Hello everybody! I have model MobilenetV2 in SavedModel format. When I convert the model to Linux AARCH64 format and test on the board (am62xsk), it turns out that the float32 model is faster than int8. Why is that?
The Cortex-A53’s 64-bit architecture might be more optimized for handling float32 operations, possibly due to the way floating-point operations are implemented at the hardware level. Int8 is typically faster on MCU based devices.
Let me check with the embedded team for a more in depth response on this particular device, @mateusz do you have any more details on why this operation would be faster or is the fact that it is not an MCU the key?
Generally, the int8 model requires additional bitshift operations to move the values from 8 bits to 32 bits and vice versa, so this is a situation where int8 gets a fine for optimization on 32-bit CPUs. On the other hand, float models use FPU which (usually) requires a few cycles for 1 FPU op.

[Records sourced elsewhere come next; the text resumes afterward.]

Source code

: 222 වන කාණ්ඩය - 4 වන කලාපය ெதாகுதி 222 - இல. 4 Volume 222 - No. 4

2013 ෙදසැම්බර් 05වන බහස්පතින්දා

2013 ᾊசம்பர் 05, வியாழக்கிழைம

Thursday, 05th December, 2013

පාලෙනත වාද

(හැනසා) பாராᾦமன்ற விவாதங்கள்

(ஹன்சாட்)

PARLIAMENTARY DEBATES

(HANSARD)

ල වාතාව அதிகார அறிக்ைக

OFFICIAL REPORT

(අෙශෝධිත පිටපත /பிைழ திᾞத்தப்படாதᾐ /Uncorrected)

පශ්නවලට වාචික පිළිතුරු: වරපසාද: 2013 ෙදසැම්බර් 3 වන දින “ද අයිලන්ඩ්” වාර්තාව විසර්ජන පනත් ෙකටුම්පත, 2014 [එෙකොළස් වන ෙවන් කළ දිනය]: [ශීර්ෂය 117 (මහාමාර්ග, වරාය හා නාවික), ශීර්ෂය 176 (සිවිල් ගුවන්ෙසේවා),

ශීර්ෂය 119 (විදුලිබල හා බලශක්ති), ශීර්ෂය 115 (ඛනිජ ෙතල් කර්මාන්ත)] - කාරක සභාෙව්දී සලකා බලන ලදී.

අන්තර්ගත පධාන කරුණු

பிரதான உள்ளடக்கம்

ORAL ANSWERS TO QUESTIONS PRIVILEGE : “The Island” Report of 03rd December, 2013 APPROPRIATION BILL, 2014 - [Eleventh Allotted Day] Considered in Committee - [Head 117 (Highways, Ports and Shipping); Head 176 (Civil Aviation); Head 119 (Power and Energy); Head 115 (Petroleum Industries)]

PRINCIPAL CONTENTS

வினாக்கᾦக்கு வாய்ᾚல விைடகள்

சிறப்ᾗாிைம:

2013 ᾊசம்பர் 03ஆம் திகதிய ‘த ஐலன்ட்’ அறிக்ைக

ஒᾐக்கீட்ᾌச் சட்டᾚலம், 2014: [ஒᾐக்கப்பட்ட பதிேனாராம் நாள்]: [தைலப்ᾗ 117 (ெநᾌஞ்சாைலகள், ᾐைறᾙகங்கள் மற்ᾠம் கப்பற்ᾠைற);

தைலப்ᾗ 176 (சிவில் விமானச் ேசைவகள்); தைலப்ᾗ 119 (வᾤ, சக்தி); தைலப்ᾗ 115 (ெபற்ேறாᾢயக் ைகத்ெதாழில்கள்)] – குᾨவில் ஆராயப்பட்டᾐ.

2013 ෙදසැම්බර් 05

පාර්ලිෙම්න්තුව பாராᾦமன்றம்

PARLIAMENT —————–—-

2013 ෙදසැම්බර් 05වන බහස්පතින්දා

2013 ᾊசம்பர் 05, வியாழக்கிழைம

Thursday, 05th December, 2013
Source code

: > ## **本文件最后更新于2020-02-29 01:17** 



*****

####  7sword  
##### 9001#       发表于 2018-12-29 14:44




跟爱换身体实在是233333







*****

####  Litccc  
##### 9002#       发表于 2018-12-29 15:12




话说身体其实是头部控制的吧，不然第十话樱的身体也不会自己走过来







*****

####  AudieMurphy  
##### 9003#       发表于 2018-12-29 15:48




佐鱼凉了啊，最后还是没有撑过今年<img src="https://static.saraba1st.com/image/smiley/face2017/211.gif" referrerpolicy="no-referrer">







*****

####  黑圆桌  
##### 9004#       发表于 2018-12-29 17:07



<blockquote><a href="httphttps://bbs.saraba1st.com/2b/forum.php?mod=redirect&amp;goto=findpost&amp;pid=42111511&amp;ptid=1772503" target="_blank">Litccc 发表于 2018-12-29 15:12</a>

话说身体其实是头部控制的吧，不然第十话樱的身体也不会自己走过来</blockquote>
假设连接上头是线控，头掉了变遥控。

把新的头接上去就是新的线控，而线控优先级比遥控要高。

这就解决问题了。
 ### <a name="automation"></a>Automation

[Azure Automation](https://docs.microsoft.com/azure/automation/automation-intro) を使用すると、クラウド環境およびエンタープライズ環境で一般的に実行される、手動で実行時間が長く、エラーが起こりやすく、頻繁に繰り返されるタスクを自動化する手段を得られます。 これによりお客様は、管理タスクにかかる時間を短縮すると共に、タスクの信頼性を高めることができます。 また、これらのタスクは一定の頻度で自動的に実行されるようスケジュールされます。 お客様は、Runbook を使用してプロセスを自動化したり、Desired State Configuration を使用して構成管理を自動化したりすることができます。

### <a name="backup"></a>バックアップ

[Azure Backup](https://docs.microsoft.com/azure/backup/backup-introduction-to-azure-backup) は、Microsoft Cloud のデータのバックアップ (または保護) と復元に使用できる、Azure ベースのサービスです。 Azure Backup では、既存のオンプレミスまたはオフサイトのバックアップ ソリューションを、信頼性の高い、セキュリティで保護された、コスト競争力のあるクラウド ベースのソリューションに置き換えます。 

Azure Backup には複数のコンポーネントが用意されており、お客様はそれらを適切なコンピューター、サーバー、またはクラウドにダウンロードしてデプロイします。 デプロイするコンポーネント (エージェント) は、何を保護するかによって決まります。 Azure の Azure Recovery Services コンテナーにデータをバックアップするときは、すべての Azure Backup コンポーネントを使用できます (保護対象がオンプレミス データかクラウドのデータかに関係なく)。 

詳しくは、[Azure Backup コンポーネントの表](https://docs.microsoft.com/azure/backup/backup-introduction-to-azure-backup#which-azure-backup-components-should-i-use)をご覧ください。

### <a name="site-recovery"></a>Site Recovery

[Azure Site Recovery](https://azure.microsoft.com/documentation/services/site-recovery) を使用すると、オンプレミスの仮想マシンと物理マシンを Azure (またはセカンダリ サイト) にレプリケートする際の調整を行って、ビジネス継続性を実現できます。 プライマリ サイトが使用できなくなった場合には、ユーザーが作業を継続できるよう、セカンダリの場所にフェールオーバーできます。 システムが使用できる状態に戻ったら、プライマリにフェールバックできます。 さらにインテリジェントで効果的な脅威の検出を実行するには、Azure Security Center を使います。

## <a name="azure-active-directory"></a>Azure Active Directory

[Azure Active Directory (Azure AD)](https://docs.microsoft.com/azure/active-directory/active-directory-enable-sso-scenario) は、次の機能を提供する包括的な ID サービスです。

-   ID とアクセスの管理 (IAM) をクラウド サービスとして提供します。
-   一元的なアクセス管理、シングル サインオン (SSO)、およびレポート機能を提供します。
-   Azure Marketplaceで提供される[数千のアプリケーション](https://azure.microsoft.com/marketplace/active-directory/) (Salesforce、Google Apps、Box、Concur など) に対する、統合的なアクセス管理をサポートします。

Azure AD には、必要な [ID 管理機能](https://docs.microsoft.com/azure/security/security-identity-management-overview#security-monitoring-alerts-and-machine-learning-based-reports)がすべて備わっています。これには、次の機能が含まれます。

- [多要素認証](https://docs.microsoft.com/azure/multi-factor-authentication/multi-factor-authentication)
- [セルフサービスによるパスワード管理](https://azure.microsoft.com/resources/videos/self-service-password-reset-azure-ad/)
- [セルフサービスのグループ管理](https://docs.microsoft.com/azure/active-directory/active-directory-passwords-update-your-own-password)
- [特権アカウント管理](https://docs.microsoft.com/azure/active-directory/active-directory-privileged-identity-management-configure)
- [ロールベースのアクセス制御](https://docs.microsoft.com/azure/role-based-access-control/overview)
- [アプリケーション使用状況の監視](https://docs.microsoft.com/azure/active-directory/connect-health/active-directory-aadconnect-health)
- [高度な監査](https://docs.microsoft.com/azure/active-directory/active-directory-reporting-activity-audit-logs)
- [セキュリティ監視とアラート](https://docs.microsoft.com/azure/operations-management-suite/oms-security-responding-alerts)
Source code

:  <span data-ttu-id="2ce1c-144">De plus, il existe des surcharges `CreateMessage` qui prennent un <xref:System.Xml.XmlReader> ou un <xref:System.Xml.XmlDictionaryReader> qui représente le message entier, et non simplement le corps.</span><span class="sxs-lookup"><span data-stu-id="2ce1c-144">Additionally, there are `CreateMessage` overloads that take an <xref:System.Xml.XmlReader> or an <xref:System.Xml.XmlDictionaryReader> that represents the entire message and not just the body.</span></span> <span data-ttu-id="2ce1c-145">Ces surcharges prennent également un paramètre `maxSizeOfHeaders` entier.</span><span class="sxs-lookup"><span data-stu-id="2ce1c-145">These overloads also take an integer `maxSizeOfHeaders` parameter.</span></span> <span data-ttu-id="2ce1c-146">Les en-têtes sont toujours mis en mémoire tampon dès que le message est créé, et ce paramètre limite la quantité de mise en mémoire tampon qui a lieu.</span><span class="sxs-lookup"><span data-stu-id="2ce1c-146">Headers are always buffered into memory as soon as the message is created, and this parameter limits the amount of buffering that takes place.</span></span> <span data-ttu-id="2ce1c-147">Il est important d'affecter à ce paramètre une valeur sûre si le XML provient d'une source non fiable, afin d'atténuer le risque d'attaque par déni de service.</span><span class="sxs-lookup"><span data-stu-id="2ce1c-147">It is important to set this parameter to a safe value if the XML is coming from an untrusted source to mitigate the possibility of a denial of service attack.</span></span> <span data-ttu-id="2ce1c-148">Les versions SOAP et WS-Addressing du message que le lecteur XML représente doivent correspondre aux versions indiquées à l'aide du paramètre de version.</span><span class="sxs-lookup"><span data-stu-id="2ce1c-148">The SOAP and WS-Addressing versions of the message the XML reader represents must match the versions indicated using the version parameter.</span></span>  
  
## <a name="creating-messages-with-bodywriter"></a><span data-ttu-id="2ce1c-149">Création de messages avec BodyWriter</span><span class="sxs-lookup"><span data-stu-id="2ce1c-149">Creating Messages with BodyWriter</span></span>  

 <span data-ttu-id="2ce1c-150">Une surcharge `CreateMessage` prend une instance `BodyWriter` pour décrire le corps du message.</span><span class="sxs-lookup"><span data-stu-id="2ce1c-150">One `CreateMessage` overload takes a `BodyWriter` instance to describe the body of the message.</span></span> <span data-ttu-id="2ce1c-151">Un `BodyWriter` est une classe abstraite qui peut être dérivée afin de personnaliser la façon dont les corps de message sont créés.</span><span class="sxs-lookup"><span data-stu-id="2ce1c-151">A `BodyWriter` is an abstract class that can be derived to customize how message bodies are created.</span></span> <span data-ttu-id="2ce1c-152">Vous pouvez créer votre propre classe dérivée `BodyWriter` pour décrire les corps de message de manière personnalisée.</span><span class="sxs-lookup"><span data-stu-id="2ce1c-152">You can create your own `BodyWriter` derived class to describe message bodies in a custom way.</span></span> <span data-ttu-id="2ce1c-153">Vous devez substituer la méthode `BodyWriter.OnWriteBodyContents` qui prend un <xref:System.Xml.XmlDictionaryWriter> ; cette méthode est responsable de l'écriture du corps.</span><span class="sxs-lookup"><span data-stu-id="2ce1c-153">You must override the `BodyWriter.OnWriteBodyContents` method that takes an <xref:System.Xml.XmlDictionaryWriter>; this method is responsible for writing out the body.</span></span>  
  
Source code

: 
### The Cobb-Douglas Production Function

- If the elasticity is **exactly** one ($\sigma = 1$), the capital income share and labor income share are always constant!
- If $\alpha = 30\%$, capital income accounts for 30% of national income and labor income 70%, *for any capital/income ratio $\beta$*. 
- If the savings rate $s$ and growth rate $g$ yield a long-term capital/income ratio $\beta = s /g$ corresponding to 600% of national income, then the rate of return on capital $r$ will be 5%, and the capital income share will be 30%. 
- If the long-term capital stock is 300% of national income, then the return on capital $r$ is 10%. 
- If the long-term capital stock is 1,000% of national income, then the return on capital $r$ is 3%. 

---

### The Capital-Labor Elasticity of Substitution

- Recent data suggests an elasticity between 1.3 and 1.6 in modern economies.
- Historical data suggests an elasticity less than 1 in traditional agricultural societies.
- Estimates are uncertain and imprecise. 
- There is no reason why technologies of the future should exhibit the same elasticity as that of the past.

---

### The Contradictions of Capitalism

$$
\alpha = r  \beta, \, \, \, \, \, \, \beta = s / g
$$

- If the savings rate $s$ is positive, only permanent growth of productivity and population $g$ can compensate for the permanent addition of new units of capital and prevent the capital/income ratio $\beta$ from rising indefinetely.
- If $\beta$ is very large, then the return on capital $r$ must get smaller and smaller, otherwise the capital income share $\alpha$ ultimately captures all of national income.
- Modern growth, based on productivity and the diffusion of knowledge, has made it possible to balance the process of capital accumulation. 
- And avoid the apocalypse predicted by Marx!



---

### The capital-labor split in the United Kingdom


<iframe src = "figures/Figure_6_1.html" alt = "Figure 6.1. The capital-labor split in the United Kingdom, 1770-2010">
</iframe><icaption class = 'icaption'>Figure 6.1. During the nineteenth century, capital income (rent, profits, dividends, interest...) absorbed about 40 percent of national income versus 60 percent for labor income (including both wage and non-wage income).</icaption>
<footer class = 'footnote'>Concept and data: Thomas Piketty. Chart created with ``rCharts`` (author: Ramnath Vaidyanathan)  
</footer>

But, if the CPU (I don’t know the AM62 very well) has the FPU that is capable of making 1 OP per cycle, then we can end up in a situation where the int8 model is slower than float.
Refer to this Google article https://arxiv.org/pdf/1712.05877.pdf for more details.
We’ve also made an internal issue to investigate more. We’ll report when we have some findings.
Thanks for bringing to our attention.
The reason float32 in your instance was faster is because our Tensorflow Lite EIMs use XNNPACK which optimizes for float32.
If you try the TFLite Micro (omit
USE_FULL_TFLITE=1 when building from source) the results would be that int8 is (typically) faster than float32. But it depends on the target, ISA, optimizations and other factors like @mateusz mentioned.